Beide Mannschaften starteten mit viel Tempo in die Partie, die sich zunächst ausgeglichen gestaltete. Bei den Brunnenstädtern war durch den reduzierten Kader bedingt noch ein wenig Sand im Getriebe, viele kleine Fehler führten zu Scheibenverlusten. Den ersten Treffer markierten dann die Gastgeber, in der sechsten Spielminute verwandelte Synek ein cleveres Anspiel zum 1:0 für die Devils. Kurz darauf hatte Ulm in Überzahl sogar die Möglichkeit auf einen weiteren Treffer, doch Jakub Bitomsky stibitzte sich die Scheibe und netzte souverän zum 1:1 Ausgleich ein. Mit fortlaufender Spieldauer kam der EHC aber immer besser in die Partie, auch wenn Ulm sich ebenfalls gute Möglichkeiten erarbeitete. Kurz vor der Pause machte Königsbrunn nochmal mächtig Druck und ging durch den Treffer von Jakub Bitomsky mit 2:1 in Führung, bis Drittelende fielen aber keine weiteren Tore mehr.
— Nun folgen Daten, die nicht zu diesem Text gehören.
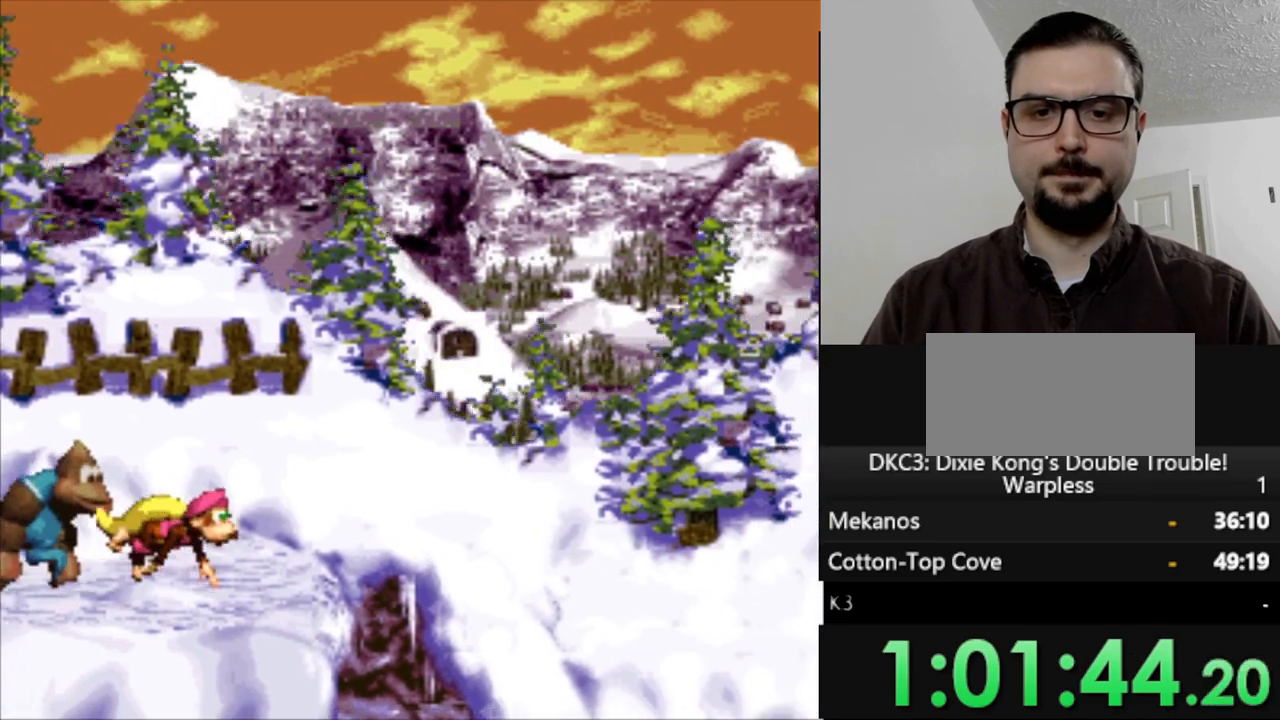
{"buttons": ["DPAD_RIGHT"], "events": [[67, "B", "down"], [450, "B", "up"], [450, "Y", "up"]]}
Im Mitteldrittel startete der EHC zunächst stark, verpasste es aber den Vorsprung weiter auszubauen. Auch in Überzahl wollte der dritte Treffer nicht fallen, oder landete am Pfosten der Gastgeber. Die gingen allerding nicht so verschwenderisch mit ihren Möglichkeiten um und glichen in der 35. Minute aus, Torschütze war erneut Synek. Mit dem für die Gastgeber etwas glücklichen 2:2 gingen dann auch beide Mannschaften in die letzte Pause.

Die Entscheidung musste nun im Schlussdrittel fallen. Ulm hatte zunächst mehr vom Spiel und erarbeitete sich einige Möglichkeiten, konnte aber nicht nachlegen. Königsbrunn hatte scheinbar den Faden verloren und kam nicht wirklich in die Partie. Beide Teams lieferten sich jetzt einen intensiven Kampf auf dem Eis, die Devils sorgten für ordentlich Druck. Doch nach Scheibenverlust der Gastgeber setzte sich Tim Bullnheimer gegen seine Gegenspieler durch und schoss in der 49. Spielminute zum 3:2 für Königsbrunn ein. Ulm dachte aber nichts ans Aufgeben und belohnte sich für den Einsatz mit dem Ausgleich in der 57. Spielminute.  Nur 33 Sekunden später legten die Devils nochmal nach und trafen zur 4:3 Führung. Königsbrunn versuchte zwar noch auszugleichen und nahm dann Goalie Žukovas zugunsten eines weiteren Feldspielers vom Eis. Das 4:4 wollte aber nicht mehr fallen, auch wenn die Chancen dazu durchaus vorhanden waren.

Königsbrunn bleibt dank des Doppelschlags der Gastgeber erneut ohne Punkte in Ulm und trifft am nächsten Freitag erneut auf eigenem Eis auf die Devils.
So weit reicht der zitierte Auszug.